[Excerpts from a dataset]
————————

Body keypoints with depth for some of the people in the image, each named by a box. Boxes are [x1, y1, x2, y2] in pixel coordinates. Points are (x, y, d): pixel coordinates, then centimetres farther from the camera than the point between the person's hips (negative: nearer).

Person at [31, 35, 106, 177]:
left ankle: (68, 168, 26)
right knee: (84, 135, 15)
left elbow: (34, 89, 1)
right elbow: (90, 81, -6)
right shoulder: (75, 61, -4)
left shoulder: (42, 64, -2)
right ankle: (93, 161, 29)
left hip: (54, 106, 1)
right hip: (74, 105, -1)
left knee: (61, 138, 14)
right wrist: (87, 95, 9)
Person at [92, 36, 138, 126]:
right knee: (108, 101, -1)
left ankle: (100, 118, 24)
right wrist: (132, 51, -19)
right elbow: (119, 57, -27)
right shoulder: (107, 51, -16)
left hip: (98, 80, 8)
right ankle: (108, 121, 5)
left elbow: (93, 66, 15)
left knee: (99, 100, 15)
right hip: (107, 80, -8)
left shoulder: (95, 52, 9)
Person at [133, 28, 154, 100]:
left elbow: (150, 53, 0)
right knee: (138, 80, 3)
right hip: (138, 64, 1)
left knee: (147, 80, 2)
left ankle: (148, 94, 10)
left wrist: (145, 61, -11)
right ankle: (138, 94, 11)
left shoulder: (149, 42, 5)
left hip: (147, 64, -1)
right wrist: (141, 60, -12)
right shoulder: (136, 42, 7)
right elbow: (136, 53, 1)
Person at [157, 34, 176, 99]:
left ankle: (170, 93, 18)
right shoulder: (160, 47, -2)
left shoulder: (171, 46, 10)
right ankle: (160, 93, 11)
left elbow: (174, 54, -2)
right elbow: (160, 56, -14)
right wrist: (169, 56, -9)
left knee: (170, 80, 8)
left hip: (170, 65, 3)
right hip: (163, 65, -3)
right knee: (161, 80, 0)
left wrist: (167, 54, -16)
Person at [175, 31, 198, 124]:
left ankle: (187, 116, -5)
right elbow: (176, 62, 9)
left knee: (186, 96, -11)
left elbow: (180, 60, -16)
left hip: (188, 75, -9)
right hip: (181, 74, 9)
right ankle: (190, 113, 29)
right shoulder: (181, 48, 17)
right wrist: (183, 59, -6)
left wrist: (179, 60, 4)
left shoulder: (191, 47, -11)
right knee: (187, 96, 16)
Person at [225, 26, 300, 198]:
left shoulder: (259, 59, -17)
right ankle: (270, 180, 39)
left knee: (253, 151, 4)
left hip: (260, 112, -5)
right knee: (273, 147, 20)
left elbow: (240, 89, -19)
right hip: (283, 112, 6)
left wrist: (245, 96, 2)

————————

• Your task
List every line above that contains the string "wrist", treating uppercase and lowercase as different.

• Result for this exercise
right wrist: (87, 95, 9)
right wrist: (132, 51, -19)
left wrist: (145, 61, -11)
right wrist: (141, 60, -12)
right wrist: (169, 56, -9)
left wrist: (167, 54, -16)
right wrist: (183, 59, -6)
left wrist: (179, 60, 4)
left wrist: (245, 96, 2)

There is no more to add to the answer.